» **Problem statement**
Reproduce the text of every row below line for line and without changes, leaving the pictures out.

Rows excerpted from a collection:
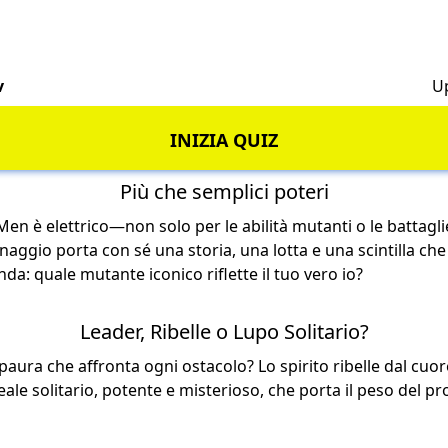
v
U
INIZIA QUIZ
Più che semplici poteri
-Men è elettrico—non solo per le abilità mutanti o le battagl
aggio porta con sé una storia, una lotta e una scintilla che
da: quale mutante iconico riflette il tuo vero io?
Leader, Ribelle o Lupo Solitario?
 paura che affronta ogni ostacolo? Lo spirito ribelle dal cuor
leale solitario, potente e misterioso, che porta il peso del 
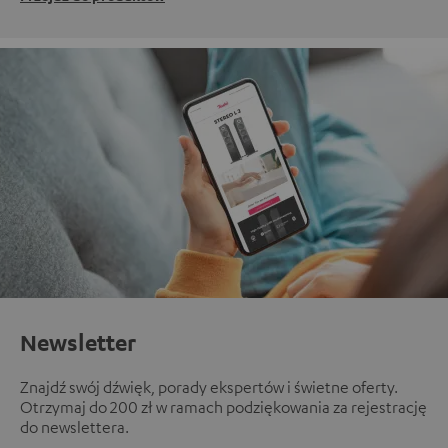
Newsletter
Znajdź swój dźwięk, porady ekspertów i świetne oferty.
Otrzymaj do 200 zł w ramach podziękowania za rejestrację
do newslettera.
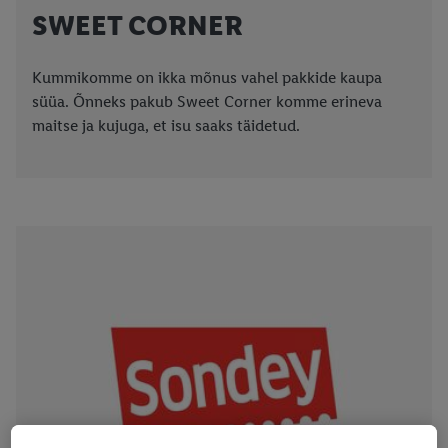
SWEET CORNER
Kummikomme on ikka mõnus vahel pakkide kaupa
süüa. Õnneks pakub Sweet Corner komme erineva
maitse ja kujuga, et isu saaks täidetud.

» **Problem solution**
v
U
INIZIA QUIZ
Più che semplici poteri
-Men è elettrico—non solo per le abilità mutanti o le battagl
aggio porta con sé una storia, una lotta e una scintilla che
da: quale mutante iconico riflette il tuo vero io?
Leader, Ribelle o Lupo Solitario?
 paura che affronta ogni ostacolo? Lo spirito ribelle dal cuor
leale solitario, potente e misterioso, che porta il peso del 
Newsletter
Znajdź swój dźwięk, porady ekspertów i świetne oferty.
Otrzymaj do 200 zł w ramach podziękowania za rejestrację
do newslettera.
SWEET CORNER
Kummikomme on ikka mõnus vahel pakkide kaupa
süüa. Õnneks pakub Sweet Corner komme erineva
maitse ja kujuga, et isu saaks täidetud.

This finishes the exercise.